With help from charity, blind, homeless runner takes on marathon, self sufficiency

Like most all long-distance runners, Rodan Hollins knows the importance of a good night’s rest -- in training and in life. But having a bed to call his own has become an elusive goal as glaucoma has slowly taken away his sight and his job as a certified welder.

The blind, homeless runner's years-long quest to use the discipline of the sport to find work, a permanent place to live and to continue to recover from addictions will be highlighted Saturday when he attempts to complete the D.C. Rock ‘n’ Roll Marathon, with the help of the nonprofit group Back on My Feet.

"This is something that I really would like to achieve. But I know I'll have a fight on my hands," says Hollins, a former boxer who has completed four half-marathons but never the full, 26.2-mile marathon distance.

The 55-year-old Hollins spends most nights on the steps of a downtown D.C. church, just a few blocks from the hardscrabble city corner that is home to a mission where he, other members of the group and his guide meet for their regular "Saturday long run" -- a pillar of marathon-training programs that typically ranges from 10 to 22 miles.

"Believe me, the church is the safest place to be," Hollins says. "It's well lighted and there's something about sleeping with that cross above me. It gets rough sometimes, but overall it's pretty good."

Hollins says this year's exceptionally cold winter has been a mixed blessing because the city typically offers him temporary shelter when the temperature drops below 32 degrees.

Hollins came to running several years ago, when he still had some sight but could no longer box. He says he has been drug free for several years and continues to try to find a training program that will help him work again and reach his ultimate goal of having his own room.

"He's incredibly dedicated," said Bill Kuennen, the program director for the D.C. chapter of Back on My Feet. "Ronan's made 91 percent of our long runs. He's run 1,500 miles with us. He loves to run.
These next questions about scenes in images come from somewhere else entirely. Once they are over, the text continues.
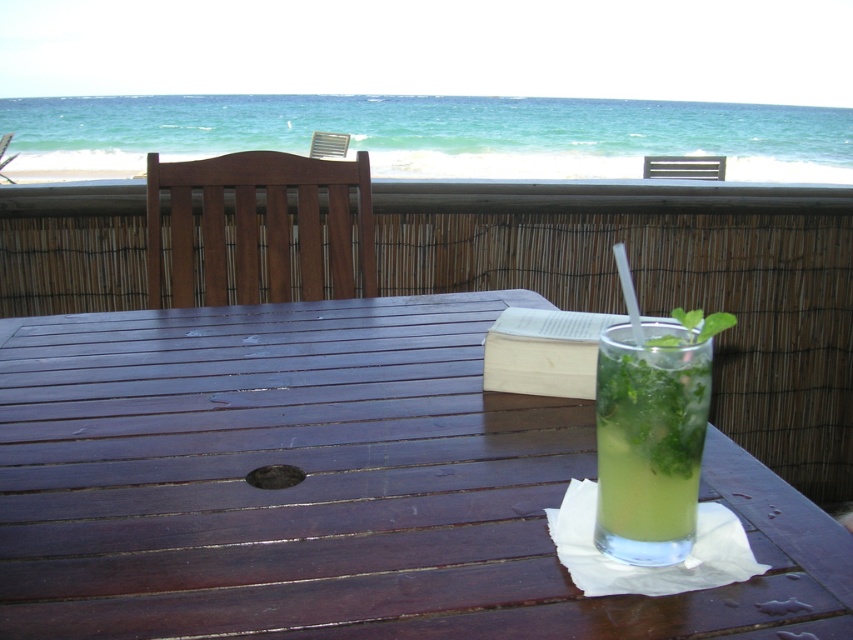
You are a guest at this oceanview balcony and want to place a small plate on the wooden table at center. However, there is already a glass with green leafy liquid at center on it. Where should you place the plate to ensure it stays on the table?

The wooden table at center is to the left of green leafy liquid at center, so placing the plate to the right of the green leafy liquid at center will keep it on the table.

You are standing at the edge of the balcony and want to place a small potted plant on the wooden table at center. Based on the coordinates provided, can you confirm if the wooden table at center is located at point (335,486)?

Yes, the wooden table at center is located at point (335,486) as stated in the objects description.

You are standing on the balcony and want to place a small potted plant between the two points labeled point (x=485, y=564) and point (x=692, y=483). Which point should the plant be closer to in order to be closer to the railing?

The plant should be placed closer to point (x=692, y=483) because it is closer to the railing than point (x=485, y=564).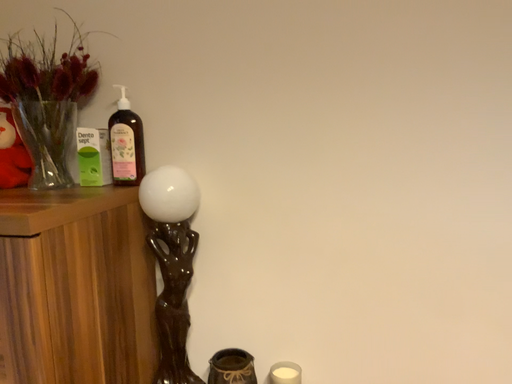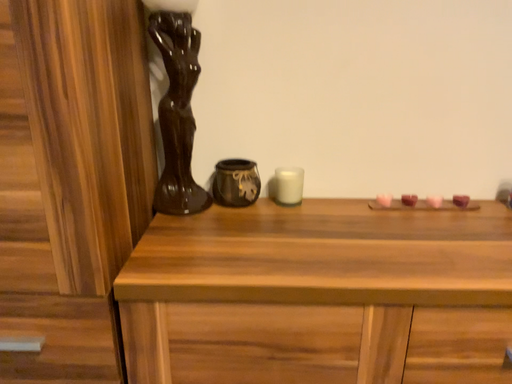
Question: Which way did the camera rotate in the video?

Choices:
 (A) rotated left
 (B) rotated right

Answer: (B)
I think he's going to have a great race."

The 7-year-old group's stated mission is to "use running to create self-sufficiency in the lives of those experiencing homelessness, not to create runners within the homeless population."
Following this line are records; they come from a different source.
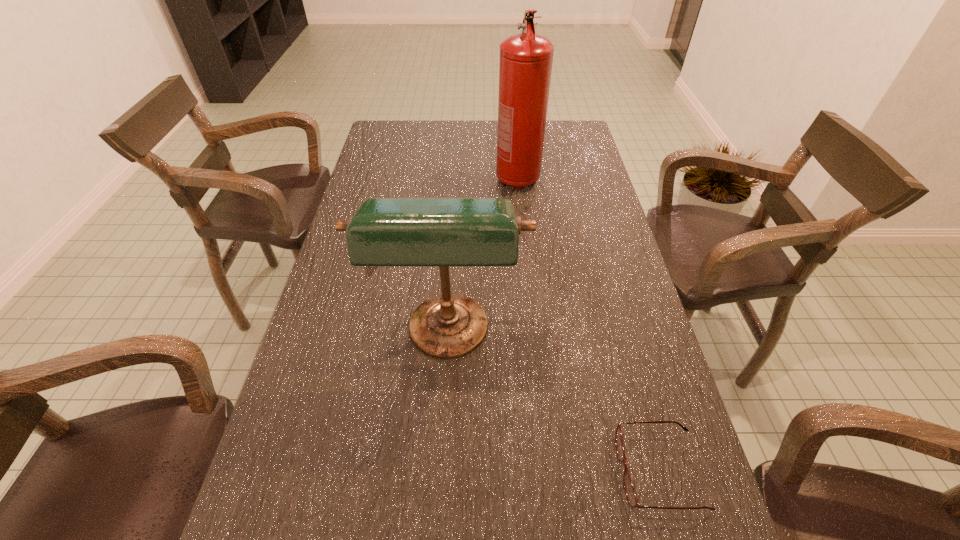
This screenshot has width=960, height=540. I want to click on the closest object to the second farthest object, so click(630, 492).

At what (x,y) coordinates should I click in order to perform the action: click on object that can be found as the closest to the nearest object. Please return your answer as a coordinate pair (x, y). This screenshot has height=540, width=960. Looking at the image, I should click on (443, 232).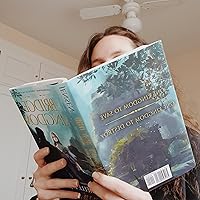
Identify the location of book. (102, 91).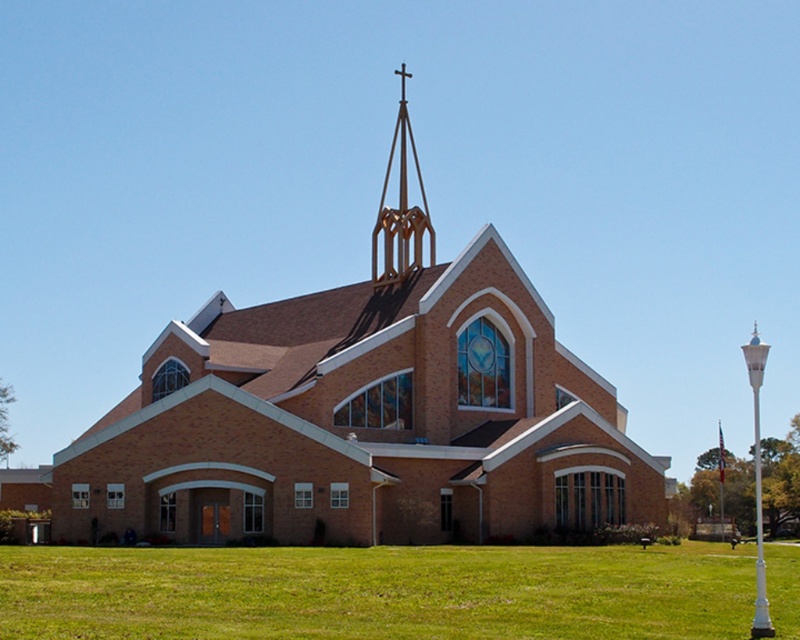
Question: Where is green grass at lower center located in relation to white glossy lamppost at right in the image?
"Most of my strength comes from that group," Hollins says.

Hollins runs alongside another runner who guides him with a small loop of rope onto which they each hold. Most of the guide's directions are limited to the simple commands of  "left," and "right," or "up" and "down," to avoid curbs, fellow runners and other obstacles.
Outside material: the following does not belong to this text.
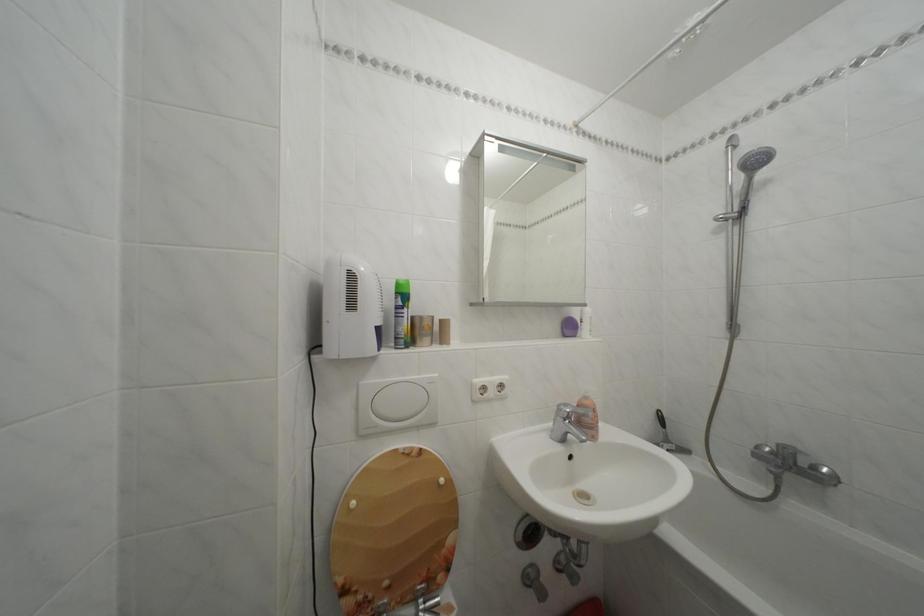
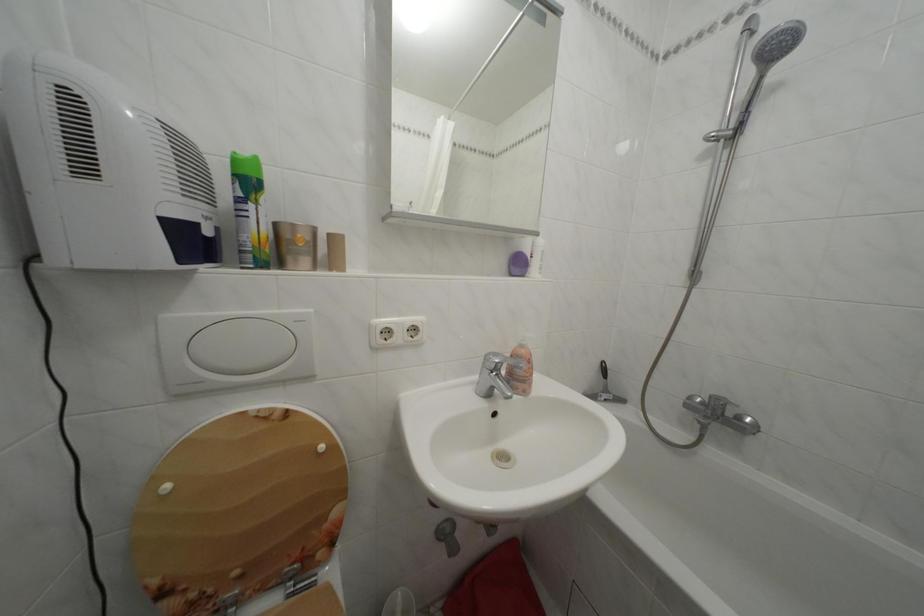
Where in the second image is the point corresponding to point 675,447 from the first image?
Kuennen says Hollins has graduated from the group's formal training program but continues to train with the team. He also thinks Hollins is sincere in his efforts to find work and a permanent home but that Hollins' blindness has slowed his efforts, compared to other homeless runners the group helps.

"I would like to find something,” Hollins says. “But the whole Internet thing came as I was losing my sight. It’s been hard.”

Exactly why he hasn’t found a permanent home remains unclear. Hollins has made clear that as a blind person he feels uncomfortable being in a group home, a situation that volunteers say has kept him out the system to get a permanent residence. City officials did not return calls to discuss his situation.